Abstract 2304: Clinical Deterioriation in WHO Functional Class II Patients with Pulmonary Arterial Hypertension - Results from EARLY, a Randomized, Double-Blind, Placebo-Controlled Trial
Purpose: Clinical worsening (CW) has been used as an endpoint in pulmonary arterial hypertension (PAH) trials to assess disease progression. In BREATHE-1, a trial with bosentan (BOS) in WHO functional class (FC) III/IV PAH patients (pts), CW was defined as the combined endpoint of: death, hospitalization for PAH, epoprostenol initiation, lung transplantation, premature discontinuation of treatment due to PAH worsening. In EARLY, the first trial to study FC II PAH pts exclusively, the definition of CW was adapted to assess disease progression in this less severely symptomatic population. A new endpoint, symptomatic progression of PAH, was included as one component of CW. We evaluated further its clinical relevance.

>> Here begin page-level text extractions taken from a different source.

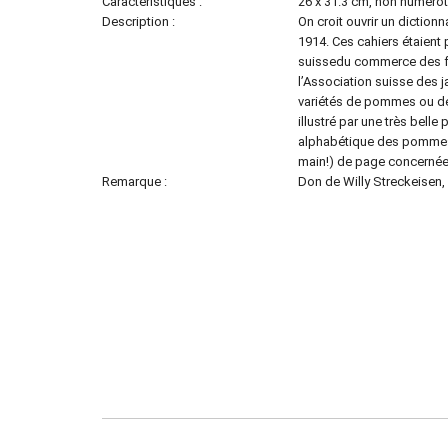
Caractéristiques :
26 x 31.3 cm, non numérot
Description :
On croit ouvrir un dictionna
1914. Ces cahiers étaient p
suissedu commerce des fru
l’Association suisse des 
variétés de pommes ou de p
illustré par une très belle
alphabétique des pommes et
main!) de page concernée
Remarque :
Don de Willy Streckeisen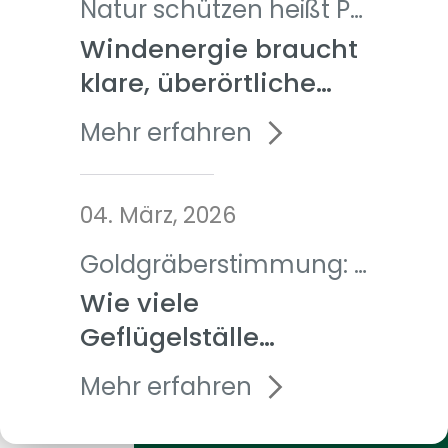
Natur schützen heißt Planung verbessern
Windenergie braucht
klare, überörtliche
Steuerung
Mehr erfahren
04. März, 2026
Goldgräberstimmung: Geflügelhaltungsbranche bereitet Intensivierung der Produktion vor
Wie viele
Geflügelställe
verkraftet die
Mehr erfahren
Grafschaft?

Methods: PAH pts ≥12 years (FC II) received BOS or placebo (PLC) double-blind for 6 months. CW was defined as death, hospitalization for PAH complications or symptomatic progression of PAH (new/worsening right heart failure, decrease from baseline in 6-minute walk distance (6MWD) in 2 consecutive tests (≥2 weeks apart) of ≥10%, or ≥5% with a ≥2-point increase in Borg dyspnea index.
Results: A total of 185 pts were enrolled (BOS, n=93; PLC, n=92). Baseline characteristics were similar between groups. Time to CW was significantly delayed in BOS-treated pts: Kaplan-Meier estimates of worsening (95%CI) at week 24: 3% (0,7) vs 11% (5,17), with a 77% reduction in hazard (p(log-rank)=0.0114). Three pts in the BOS group and 13 pts in the PLC group reached one endpoint of CW (BOS vs PLC, death: 1 pt vs 1 pt; hospitalization for PAH complications: 1 pt vs 3 pts). Symptomatic progression of PAH was seen in 1 pt in the BOS group vs 9 in the PLC group. Among these the clinical significance of progression was reinforced by an associated major reduction (>20%) in the 6MWD (when available) in 0/1 in the BOS vs 5/7 in the PLC group, by an increase in pulmonary vascular resistance (>20%) in 4/8 in the PLC group (not measured in the BOS group [1 pt]) and by a deterioration of ≥1 FC in 1/1 in the BOS and 6/8 in the PLC group, respectively.
Conclusions: The results suggest that inclusion of symptomatic progression of PAH as a component of the endpoint of CW is clinically relevant in mildly symptomatic PAH pts. This further supports the conclusion that BOS may delay time to CW in FC II pts.